Document segment:
□ □ □
And though we were laughing about it, the subject of confidence is something that has come under much scrutiny lately.  Ironically, the most fuel for the recent fire is the social media campaign “ban bossy,” sponsored by Sheryl Sandberg and her Lean In contingent. The campaign is targeted around the elimination of the word bossy, citing that young women are allowing this derogatory label to undermine their self-confidence and ultimate willingness to lead.  The campaign calls for the action of eliminating the word from our language.

As an interesting aside, Margaret Talbot published a thoughtful rebuttal argument in the New Yorker this week which touched on the fact that where the label bossy may be impacting a young woman’s willingness to be a leader, the label nerd may have, historically, impacted a young man’s willingness to be an intellectual.  In more modern times, however, the label nerd has been largely embraced and is now used to self-describe with a tongue-and-cheek kind of pride.  We didn’t eliminate the usage of the word nerd… we just decided to own it.   In what I feel is a very Take Back the Night approach, she seems to argue that the real campaign should be around embracing the idea that bossiness, when you are actually the boss, is a positive thing. (That’s right, bitches. I’m the boss. )  I personally find Talbot’s approach more compelling.

But back to the subject of confidence.
□ □ □
Exercise data:
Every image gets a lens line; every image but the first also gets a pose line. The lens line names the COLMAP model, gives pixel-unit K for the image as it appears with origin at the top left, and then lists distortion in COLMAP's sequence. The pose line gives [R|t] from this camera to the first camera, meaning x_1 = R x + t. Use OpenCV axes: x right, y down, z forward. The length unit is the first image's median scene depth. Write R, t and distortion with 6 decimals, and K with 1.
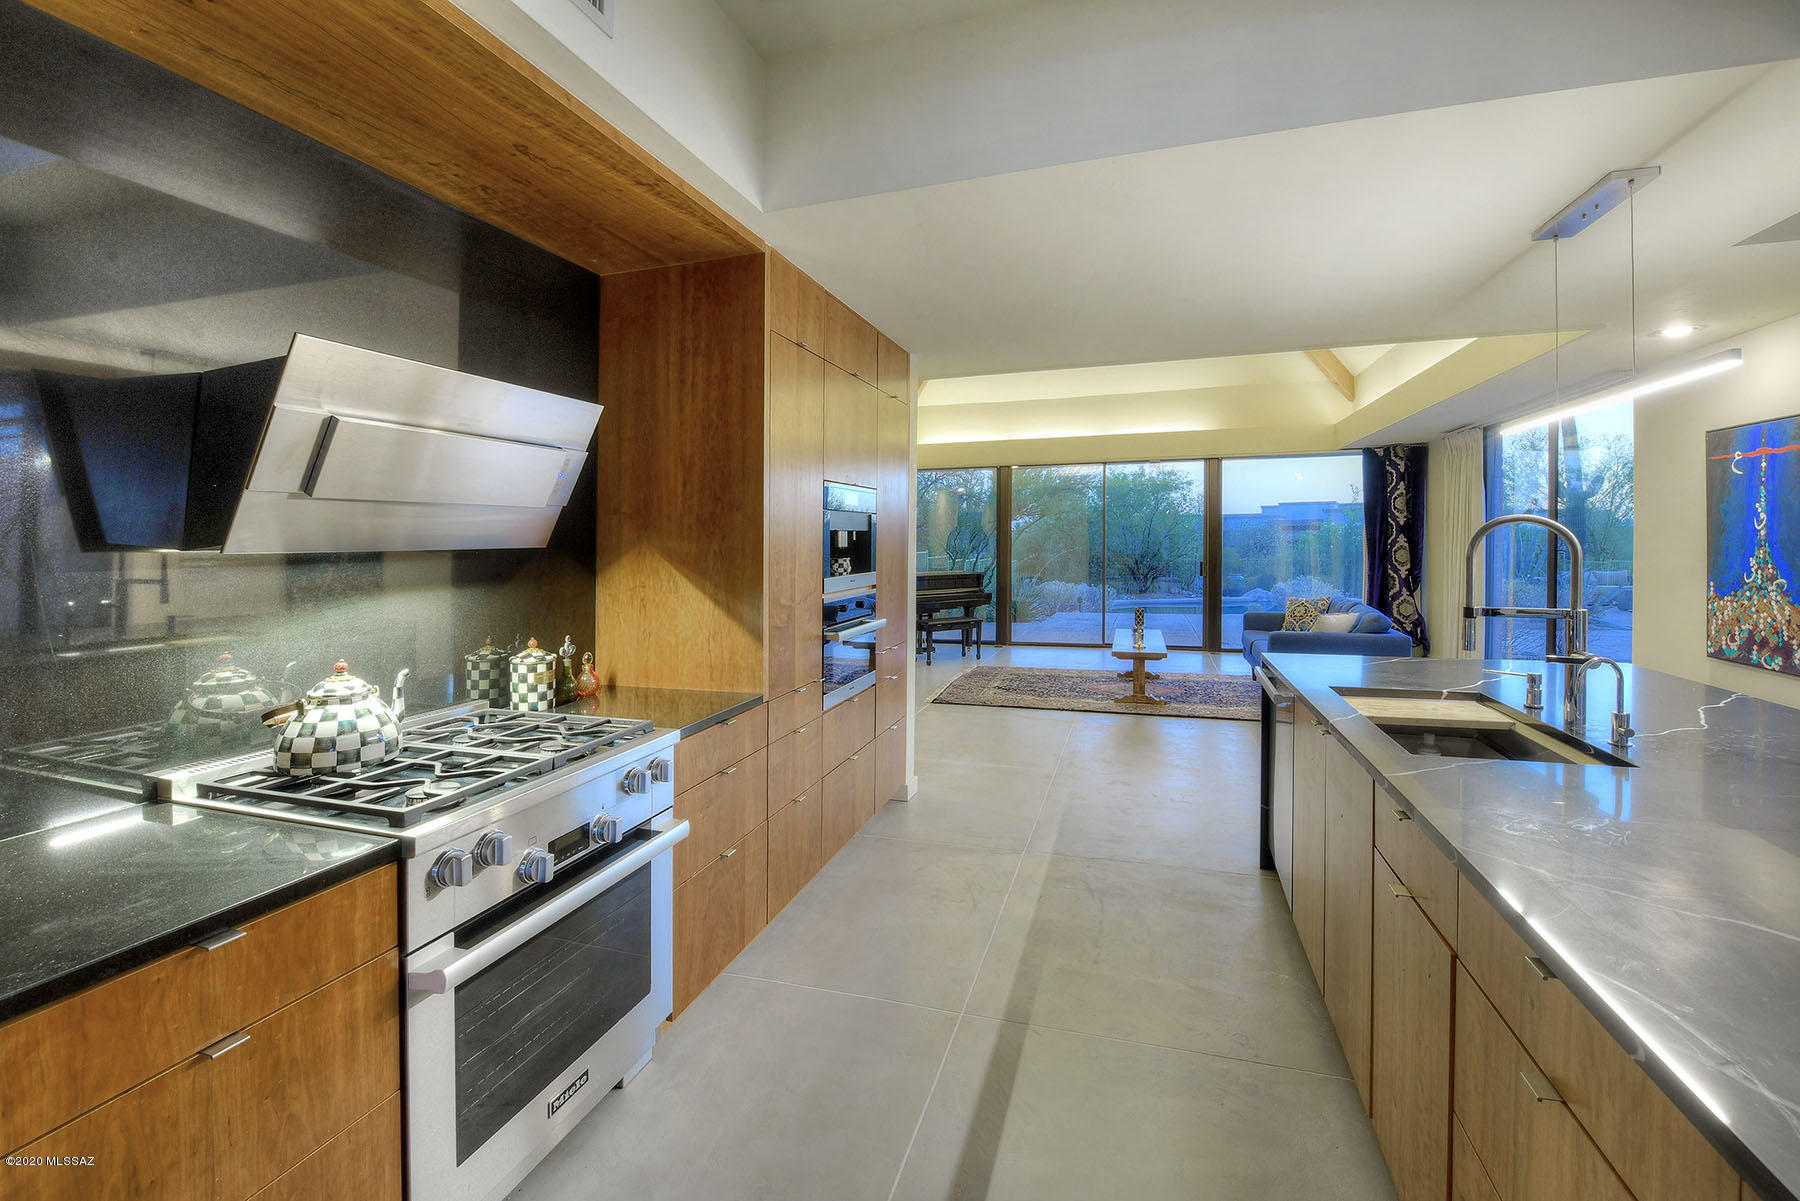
□ □ □
Work to complete:
1. From the passage on confidence and the "ban bossy" campaign, return the part that begins at the words "As an interesting" and stops after "approach more compelling.".
2. Take the passage on confidence and the "ban bossy" campaign further from its last sentence.

Responses:
1.
As an interesting aside, Margaret Talbot published a thoughtful rebuttal argument in the New Yorker this week which touched on the fact that where the label bossy may be impacting a young woman’s willingness to be a leader, the label nerd may have, historically, impacted a young man’s willingness to be an intellectual.  In more modern times, however, the label nerd has been largely embraced and is now used to self-describe with a tongue-and-cheek kind of pride.  We didn’t eliminate the usage of the word nerd… we just decided to own it.   In what I feel is a very Take Back the Night approach, she seems to argue that the real campaign should be around embracing the idea that bossiness, when you are actually the boss, is a positive thing. (That’s right, bitches. I’m the boss. )  I personally find Talbot’s approach more compelling.

2.
Some amount of confidence is healthy, even required, in order to succeed in the world today.  Those who lack it – male or female – are typically trampled by those around them.  Especially in a corporate environment.  As the old saying goes, if you don’t believe in yourself, why should I believe in you?   But when does confidence start to morph into its evil twin, arrogance?  And are women really less likely to be confident than men?  Or are men just better actors, trained from a younger age or from a different perspective to don the mantel of confidence regardless of how they actually feel on the inside?

Did those young social media marketers really feel as confident as they projected?  Or was it all a front?

As I’ve been thinking about this topic, I was curious of the origin of a phrase that I keep hearing recently: “fake it ’til  you make it.”  I honestly thought I’d find some political speech or modern writer as the attributed source.  Instead, though the actual source of that exact phrase is unknown, referenced as the root of the idea is Aristotle, with his similar quote: “acting virtuous will make one virtuous.”   The idea is that if you act the way people with those qualities act – whether virtue or confidence – you are in fact in possession of that quality.  Regardless of your feelings.   By that line of thought, confidence becomes less of a feeling and more of a series of actions which can be taught, adopted, and practiced.   It lends some credence to the hypothesis that men as a group may behave in a more confident manner than women, even though all human emotions are rooted in the same biology.  Men may feel just as insecure as women, but are taught better how to overcome the emotion with action.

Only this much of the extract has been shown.